So I finally succeeded in making edible canelés! Not only were they edible - they were tasty! As if bathing in the accolades I received from the host brother and host father weren't enough, I decided to make a video to share the experience with all of you!
I'm always looking for ways to take culture with me, without submitting to the typical pack-rat tendencies of souvenir gathering, which gets tacky quickly. Reading, learning recipes and sharing them, conversating, and writing have become my preferred forms of imbibing, processing, and regurgitating culture.
I also thought I'd fill you in on a tentative summer reading list. Upon speaking with many international people about literature, I realized how little justice I had done my native language, English! I can't begin to tell you how guilty I felt to be lectured on Virgina Woolf without having read a single thing she had written. In a perfect world, I suppose, we would be able to read everything ever written in every language ever extant. That could prove for quite boring conversations, however.
Would love for people to join me in reading them so we could discuss some of the themes! Also free to post stuff in the comment box if you have suggestions! Especially poetry.

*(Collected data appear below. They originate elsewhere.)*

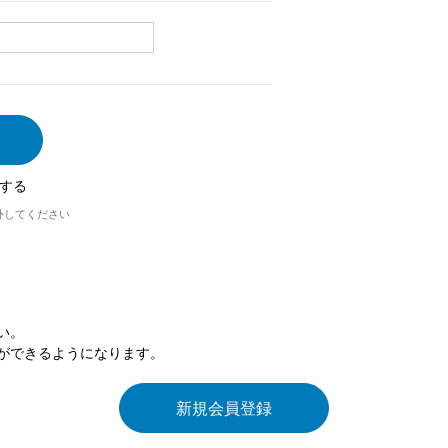
する
外してください
い。
ができるようになります。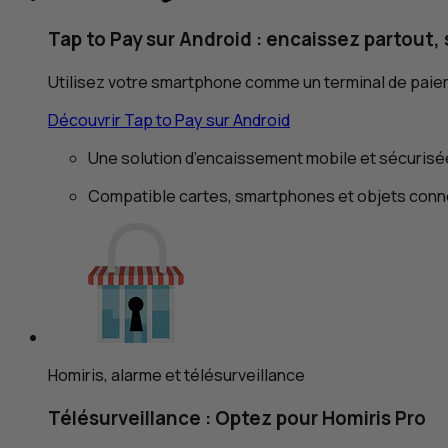
Tap to Pay
sur Android : encaissez partout, 
Utilisez votre smartphone comme un terminal de paie
Découvrir
Tap to Pay
sur Android
Une solution d’encaissement mobile et sécurisé
Compatible cartes, smartphones et objets con
Homiris, alarme et télésurveillance
Télésurveillance : Optez pour Homiris Pro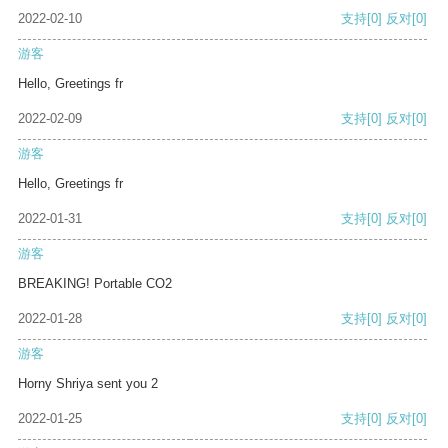
2022-02-10
支持
[0]
反对
[0]
游客
Hello, Greetings fr
2022-02-09
支持
[0]
反对
[0]
游客
Hello, Greetings fr
2022-01-31
支持
[0]
反对
[0]
游客
BREAKING! Portable CO2
2022-01-28
支持
[0]
反对
[0]
游客
Horny Shriya sent you 2
2022-01-25
支持
[0]
反对
[0]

The Sun Also Rises, by Ernest Hemmingway
Leaves of Grass, by Walt Whitman
A Tale of Two Cities, by Charles Dickens
Letter to a Young Poet, Mrs. Dalloway, by Virginia Woolf
The Great Gatsby, The Short Stories of F. Scott Fitzgerald, by F. Scott Fitzgerald
Ulysses, by James Joyce
The Gift, by Toni Morrison
A Heartbreaking Work of Staggering Genius, by Dave Eggers
Alice's Adventures in Wonderland, by Lewis Carroll
Howl, by Allen Ginsberg
Jane Eyre, by Charlotte Brontë
Mansfield Park, by Jane Austen
The Complete Poems of Emily Dickinson, by Emily Dickinson
The Love Song of J. Alfred Prufrock, by T.S. Eliot
A Raisin in the Sun, by Langston Hughes
The Yellow Wallpaper, by Charlotte Gilman
The Good Earth, by Pearl S. Buck
By the way, I fully recognize that getting through all these books while working full-time and installing a raised bed in my mom's backyard is going to be a challenge! Let's just say I'd like a wake-up call after life in the slow lane following two months of strikes here in Bordeaux.
Bisous,
Ben
5 comments:
kudos to the vid. can't wait to try a canelé of yours, i hope you have extra :)
on the reading list... i'm going to pick up The Great Gatsby. i'll be working full-time, too..so not sure how much time i'll have to read (but def more than in bdx, no school/studying/traveling to worry about)
hold me to it!!!
yum! the caneles look mighty, mighty scrumptious. and it was cool to hear from the host dad and hear the french.
your mom must be psyched about her forthcoming raised garden bed.
great book list--i think of my lists as lifetime lists--no rush, no deadline. just savor. you might consider steinbeck if you're looking for classic american writers. so many books, so little time! i'm working on a Farewell to Arms at the moment! As for poems, well, Kay Ryan is our current poet laureate and a fellow SF bay resident. she's got some good stuff. If you're seeking older, classic American, perhaps Dickenson, Hughes...there's so many good ones.
P.S. to add a few more women to your list of classic american, perhaps Edith Wharton and Kate Chopin (not summer list, just general lifetime list)! though you maybe didn't include them bc you've read em. happy reading! and building!
Ben,
I have most of these books in my collection - like that you added the Dave Eggers - it's a good one and a lot of it took place right near us in Albany!
Can't wait to taste a canele - they look delicious!
Your host daddy speaks in such a clear French... he must not usually speak that way.
Mrs. Dalloway is one of my all-time fav. books. If you were able to read only one of those books that you listed, you would have to choose that one!!!
Will you by any chance be in SoCal anytime during the summer? Has anyone mentioned a big get-together?